Review: Ametsa With Arzak Instruction

Food
August 7, 2013

Ametsa With Arzak Instruction; there’s a restaurant that’s just begging to be hated. It’s the first fine-dining export from the Arzak family, who have owned restaurants in foodie Mecca San Sebastián since 1897 (the current generation is lauded father-daughter combo Juan Mari and Elena).

Three Michelin starred Arzak is always there or there abouts in lists of the world’s best restaurants and now the family want to export some of that culinary cache, although not quite enough to call it Arzak London, which would have been a less messy and less pretentious name.

Anyway, lo and behold, when it opened a few months ago in Belgravia’s The Halkin Hotel, people did hate it. It does itself no favours – in fact, it seems to go out of its way to put your nose out of joint. The dining room is a barren vacuum that looks like a disused furniture showroom. White tables hang in a wide, grey space, like lonely exhibits in a shuttered gallery. Test tubes filled with grey and yellow spices dangle from the ceiling. They represent ideas, apparently, and the occasional red tubes are the good ideas. It takes a lot of bad ideas for every good one seems to be the gist of it; I suspect the test tubes themselves may have been a yellow idea.

I went for the 11-course set menu and first up was a selection of apertivos.

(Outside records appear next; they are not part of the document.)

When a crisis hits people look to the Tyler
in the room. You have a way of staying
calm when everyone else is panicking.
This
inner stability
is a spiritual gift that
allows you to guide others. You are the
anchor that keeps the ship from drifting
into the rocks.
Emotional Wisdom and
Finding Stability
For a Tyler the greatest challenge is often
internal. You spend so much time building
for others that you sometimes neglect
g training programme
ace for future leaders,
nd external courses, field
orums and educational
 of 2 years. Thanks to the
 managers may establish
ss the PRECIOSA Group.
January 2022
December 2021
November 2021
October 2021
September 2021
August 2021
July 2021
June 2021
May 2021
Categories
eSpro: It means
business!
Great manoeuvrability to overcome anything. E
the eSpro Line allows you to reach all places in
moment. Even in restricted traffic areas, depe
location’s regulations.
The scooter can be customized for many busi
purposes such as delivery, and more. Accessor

Three parcels of scorpion fish mousse encased in wispy filo pastry were mounted on the spires of what looked like a piece of abstract art. It was deliciously pretentious, and also just plain delicious, with a satisfying contrast of textures. The rockfish mousse, which was sandwiched between two slices of crisped lotus root, was just as good. Chorizo mousse wrapped in thinly sliced mango flesh came, quite literally, on a pedestal; and rightly so – who knew that smoky sausage and sweet mango would make such a lovely couple? Only the tiny rectangles of foie gras on brioche fell short – overpowered by the cloying sweetness of stewed apple.

A Basque restaurant needs to get seafood spot on – Ametsa does. The standout dish was egg with squid “noodles” – long, tender strips of squid in rich black ink, with a breaded egg nestling in the middle. Once you’ve speared the egg, it’s a gloopy, opulent affair – a heavenly protein overdose.

Next came king prawns, spider crab and sweet corn, all squirreled away under a thick tangle of crispy noodles – well worth foraging for. A pair of scallops were served with a blood red balloon of cassava “soufflé”, which looked like someone had tried to sculpt a human heart out of poppadom and tasted of nothing at all.

By this stage, I was already approaching terminal capacity. Even writing this is giving me the sweats. I felt like Jared Leto’s mum at the end of Requiem For a Dream where she’s being chased by her refrigerator. That’s the problem with 11 course tasting menus – it’s easy to be gung ho at the start, only to realise you’ve gone through a month’s worth of calories and you’re not even at the meat course.

The tuna – the first of two “mains” – was a simpler affair: pink and well seasoned, although lacking oomph, even with the addition of a bilious green gherkin and caper sauce. It is, however, served with the best pickled onion you will ever eat.

The pigeon with “shot” was the most artistically presented and the least appetising of the evening’s dishes. Pink shards rose like icebergs out of the plate, orbited by purple, orange and silver globules, the latter of which spilled a mercury river when skewered. The duck was average, though: not terrible but not demanding of superlatives, either.

Two desserts – pineapple ice cream with a toasted milk wafer and “moon rocks” of chocolate filled with liquid Cointreau – were OK, although by this point, I was forcing them down. They might have been the best desserts in the world, but food is a capricious beast and I’d have gladly swapped them for coffee and the cheque. I’d say you get your money’s worth, only I’m not convinced any meal is really worth £105 (excluding matched wine; £145 with), no matter how many courses.

Ametsa is fussy and extravagant. It revels in its own cleverness, occasionally – although, honestly, not very often – at the expense of making something that just tastes nice. But that’s the point. It does what it says on the tin – a tin that spouts dry ice when you open it.